Naming your image file appropriately is another way to emphasize what the content on your page is about and show that the image is relevant. When you upload an image from your camera or from another source, there's a good chance that its current filename comprises a slew of muddled numbers and letters. Clean this up by renaming your file for relevancy. For example, if your photo is of your team, you might rename it to springfield-realty-team.jpg. Ensure that you forego spaces, underscores, and upper case letters when naming files. Instead use lower case letters, and connect words with hyphens.
Image size is a huge factor because image size correlates with page speed, and page speed can affect your rankings. Rankings aside, a page with slow-loading images can often be enough to cause fickle users to exit your page. In a notable experiment, Google discovered that they could lose up to 8 million searches per day by displaying their results four tenths of a second more slowly than usual.
If you're using a Mac, you can easily re-size images using Preview. In Windows, utilize Photo Gallery or Microsoft Paint. You can also browse online and take advantage of the many web-based editing tools at your disposal.
When considering size, it's important to not forget about shareability. For important images on blog posts or highly shared pages, ensure that your photo will look good across social platforms. While the different size recommendations for each outlet can be confusing, you can find a sweet spot that will render well across the board—simply test your image on each site while you work with it.

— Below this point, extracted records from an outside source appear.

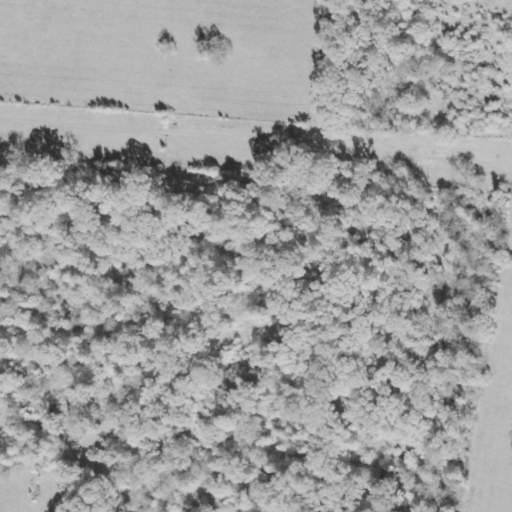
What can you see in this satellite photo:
road: (256, 80)
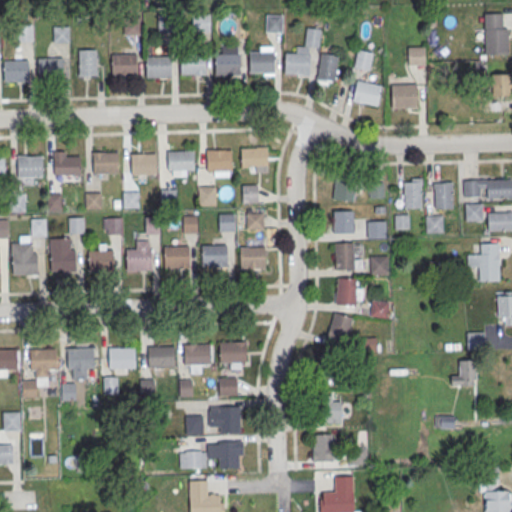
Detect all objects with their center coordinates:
building: (162, 22)
building: (200, 22)
building: (273, 22)
building: (132, 26)
building: (22, 32)
building: (60, 33)
building: (61, 33)
building: (495, 33)
building: (416, 51)
building: (301, 54)
building: (261, 59)
building: (363, 59)
building: (227, 60)
building: (261, 60)
building: (87, 62)
building: (121, 63)
building: (123, 63)
building: (192, 63)
building: (227, 63)
building: (192, 64)
building: (49, 65)
building: (158, 65)
building: (157, 66)
building: (49, 67)
building: (327, 67)
building: (15, 69)
building: (15, 70)
building: (501, 84)
building: (366, 92)
building: (404, 95)
road: (136, 96)
road: (259, 111)
building: (253, 156)
building: (253, 156)
building: (180, 159)
building: (219, 159)
building: (105, 161)
building: (218, 161)
building: (66, 162)
building: (104, 162)
building: (143, 162)
building: (179, 162)
building: (2, 163)
building: (142, 163)
building: (1, 164)
building: (29, 165)
building: (29, 165)
building: (343, 188)
building: (376, 189)
building: (249, 192)
building: (411, 192)
building: (442, 194)
building: (206, 195)
building: (130, 198)
building: (92, 199)
building: (18, 201)
building: (54, 201)
building: (473, 211)
building: (254, 220)
building: (226, 221)
building: (342, 221)
building: (401, 221)
building: (189, 223)
building: (433, 223)
building: (75, 224)
building: (151, 224)
building: (111, 225)
building: (38, 226)
building: (3, 227)
building: (376, 228)
building: (62, 253)
building: (213, 255)
building: (252, 255)
building: (346, 255)
building: (139, 256)
building: (176, 256)
building: (24, 257)
building: (214, 257)
building: (175, 258)
building: (99, 259)
building: (252, 259)
building: (138, 260)
building: (485, 261)
building: (62, 262)
building: (100, 262)
building: (378, 264)
building: (23, 266)
building: (0, 270)
building: (347, 291)
road: (278, 300)
road: (294, 307)
road: (147, 308)
building: (378, 308)
building: (504, 308)
building: (339, 327)
building: (474, 339)
building: (231, 351)
building: (232, 353)
building: (196, 354)
building: (160, 355)
building: (120, 356)
building: (160, 356)
building: (195, 356)
building: (79, 357)
building: (121, 357)
building: (8, 358)
building: (7, 359)
building: (42, 359)
building: (81, 362)
building: (38, 369)
building: (465, 373)
building: (110, 384)
building: (109, 385)
building: (227, 385)
building: (146, 386)
building: (147, 387)
building: (184, 387)
building: (185, 387)
building: (227, 387)
building: (67, 390)
building: (30, 391)
building: (69, 391)
building: (330, 409)
building: (225, 417)
building: (11, 420)
building: (11, 421)
building: (193, 423)
building: (193, 424)
building: (322, 446)
building: (226, 452)
building: (6, 453)
building: (6, 453)
building: (357, 455)
building: (191, 458)
building: (192, 460)
road: (11, 482)
building: (494, 493)
building: (338, 495)
building: (203, 498)
road: (16, 500)
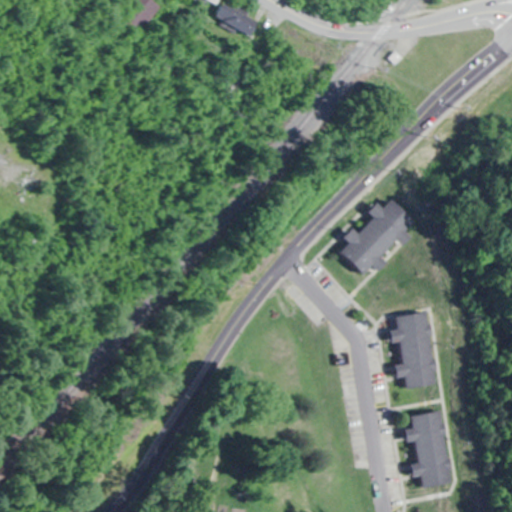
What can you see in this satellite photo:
building: (233, 21)
road: (388, 31)
road: (22, 180)
railway: (206, 232)
building: (376, 237)
road: (287, 256)
building: (413, 349)
road: (360, 374)
building: (429, 448)
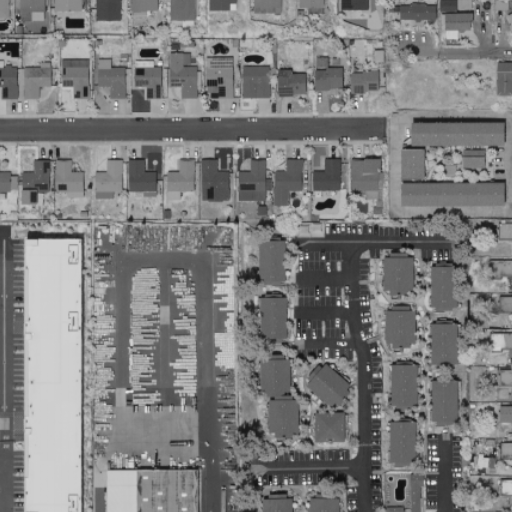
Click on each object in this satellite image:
building: (310, 4)
building: (68, 5)
building: (353, 5)
building: (463, 5)
building: (32, 6)
building: (265, 6)
building: (446, 6)
building: (142, 8)
building: (4, 9)
building: (108, 10)
building: (182, 10)
building: (413, 12)
building: (510, 16)
building: (453, 24)
road: (464, 51)
building: (182, 76)
building: (75, 77)
building: (219, 77)
building: (501, 78)
building: (111, 79)
building: (148, 79)
building: (326, 79)
building: (35, 80)
building: (255, 82)
building: (362, 82)
building: (289, 83)
building: (9, 84)
road: (396, 119)
road: (194, 132)
building: (450, 133)
building: (468, 159)
building: (403, 163)
building: (509, 163)
building: (325, 176)
building: (139, 177)
building: (68, 180)
building: (108, 180)
building: (179, 180)
building: (212, 181)
building: (251, 182)
building: (286, 182)
building: (7, 183)
building: (34, 183)
building: (445, 193)
road: (375, 240)
road: (158, 257)
building: (266, 260)
building: (501, 267)
building: (393, 272)
road: (325, 277)
building: (440, 287)
road: (1, 296)
building: (505, 304)
road: (327, 312)
building: (269, 317)
building: (396, 327)
building: (501, 341)
road: (330, 342)
building: (438, 343)
road: (365, 375)
building: (44, 376)
building: (272, 376)
building: (506, 378)
building: (322, 383)
building: (400, 385)
building: (441, 401)
building: (506, 414)
building: (279, 417)
road: (1, 427)
building: (325, 427)
road: (162, 437)
building: (397, 442)
road: (87, 448)
building: (506, 451)
road: (309, 466)
road: (442, 478)
building: (507, 488)
building: (146, 491)
building: (414, 493)
building: (273, 505)
building: (321, 505)
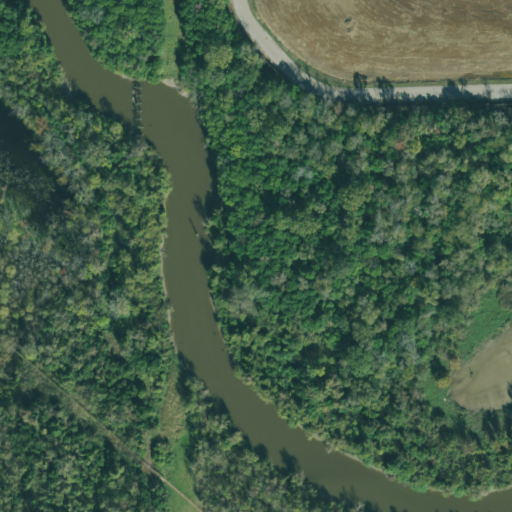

Image compression serves to retain the dimensions of your photo while minimizing the storage size. Compressing your images can save bytes of data and smoothen loading. There are plenty of (free) tools across the web which can resize and compress your photos without compromising their quality—try TinyPNG.org or compressor.io to start. You can also use Google PageSpeed Insights to identify problem images and uncover the items causing your page to load slowly.
As a general rule of thumb, stick to JPEG and PNG file types only. JPEGs are generally a superior file format due to their capability for substantial compression while retaining resolution. Typically, GIFs are meant for animated or moving images, while PNGs support transparency best. Each file format has its respective strengths and weaknesses. However, make sure to assess file formats on a case-by-case basis.
Image optimization is a great way to enhance your site's overall SEO and loading speed. But the best thing about image optimization is that it's fast and easy way to improve. Once you get the hang of it, all of the above steps should only take a few minutes to complete. Happy optimizing!